Estimating GFR GFR assesses the filtering capacity of the kidneys, traditionally estimated by the urine creatinine clearance test. But 24-hour urine collections are inconvenient and not always reliable. The National Kidney Disease Education Program (NKDEP) suggests that laboratories report an estimated GFR using the modification of diet in renal disease (MDRD) prediction equation:1
GFR (mL/min/1.73 m2) = 186 x (Pcr )-1.154 x (Age)-.203 x (.742 if female) x (1.210 if African American)
The NKDEP has an online calculator, but you'll want to add it to each report. It should work in the background and be free of errors.2 Before you call your LIS vendor, there are a few things to consider.
The GFR calculation is complicated by conditions that are represented by the "if" statements. If the patient is female, then multiply by .742. Such "branching logic" changes a program's course.
Computers use branching to reuse code and save space. It's really shorthand for more than one calculation, and it can make a problem appear more complicated than it is.
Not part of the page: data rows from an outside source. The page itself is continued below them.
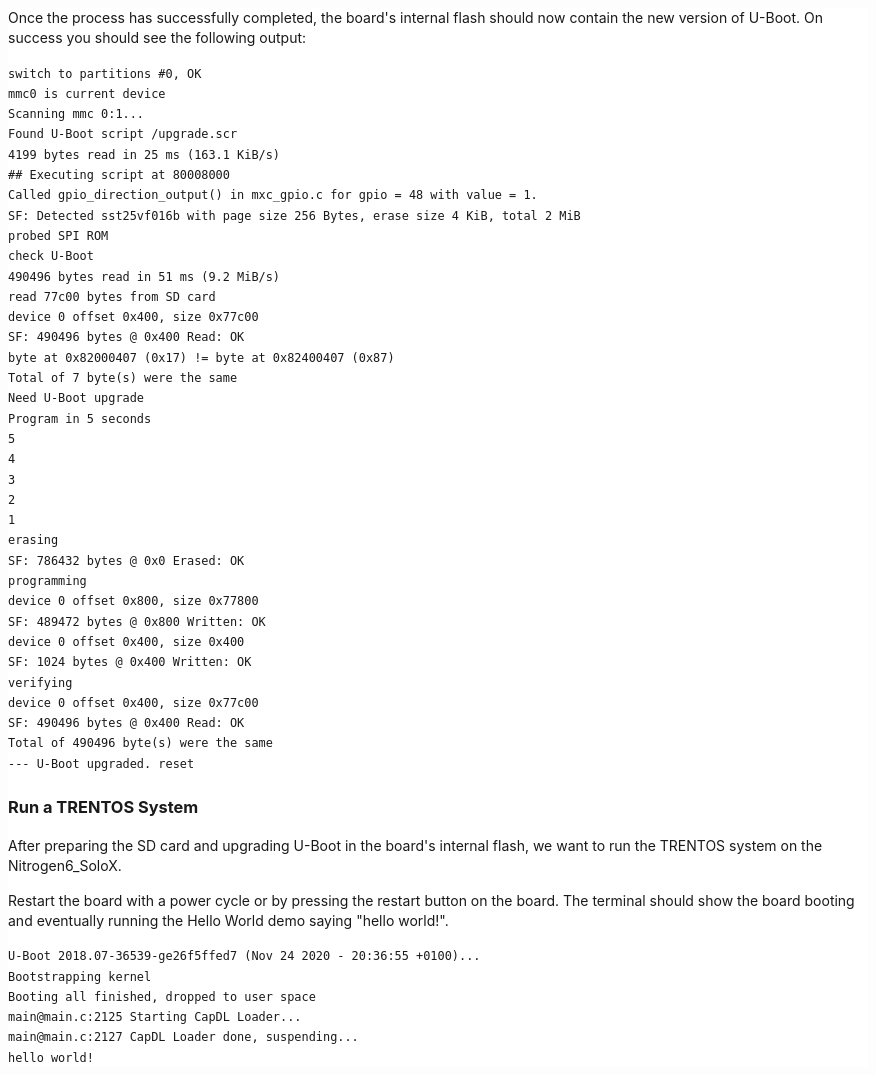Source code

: Once the process has successfully completed, the board's internal flash should
now contain the new version of U-Boot. On success you should see the following
output:

```console
switch to partitions #0, OK
mmc0 is current device
Scanning mmc 0:1...
Found U-Boot script /upgrade.scr
4199 bytes read in 25 ms (163.1 KiB/s)
## Executing script at 80008000
Called gpio_direction_output() in mxc_gpio.c for gpio = 48 with value = 1.
SF: Detected sst25vf016b with page size 256 Bytes, erase size 4 KiB, total 2 MiB
probed SPI ROM
check U-Boot
490496 bytes read in 51 ms (9.2 MiB/s)
read 77c00 bytes from SD card
device 0 offset 0x400, size 0x77c00
SF: 490496 bytes @ 0x400 Read: OK
byte at 0x82000407 (0x17) != byte at 0x82400407 (0x87)
Total of 7 byte(s) were the same
Need U-Boot upgrade
Program in 5 seconds
5
4
3
2
1
erasing
SF: 786432 bytes @ 0x0 Erased: OK
programming
device 0 offset 0x800, size 0x77800
SF: 489472 bytes @ 0x800 Written: OK
device 0 offset 0x400, size 0x400
SF: 1024 bytes @ 0x400 Written: OK
verifying
device 0 offset 0x400, size 0x77c00
SF: 490496 bytes @ 0x400 Read: OK
Total of 490496 byte(s) were the same
--- U-Boot upgraded. reset
```

### Run a TRENTOS System

After preparing the SD card and upgrading U-Boot in the board's internal flash,
we want to run the TRENTOS system on the Nitrogen6_SoloX.

Restart the board with a power cycle or by pressing the restart button on the
board. The terminal should show the board booting and eventually running the
Hello World demo saying "hello world!".

```console
U-Boot 2018.07-36539-ge26f5ffed7 (Nov 24 2020 - 20:36:55 +0100)...
Bootstrapping kernel
Booting all finished, dropped to user space
main@main.c:2125 Starting CapDL Loader...
main@main.c:2127 CapDL Loader done, suspending...
hello world!
```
Ask Yourself . With GFR, you first need to know the variables. They are creatinine, sex, race and age.
Does your LIS "know" this information?
The answer isn't always obvious. CPSI can only access numerical results that appear in the same report above the calculation. Sex, race and age aren't variables that can be used, even though CPSI "knows" what they are.
This is important information to have before you begin. It suggests that to program GFR, some of the information will have to be entered manually, inviting human error and reducing efficiency.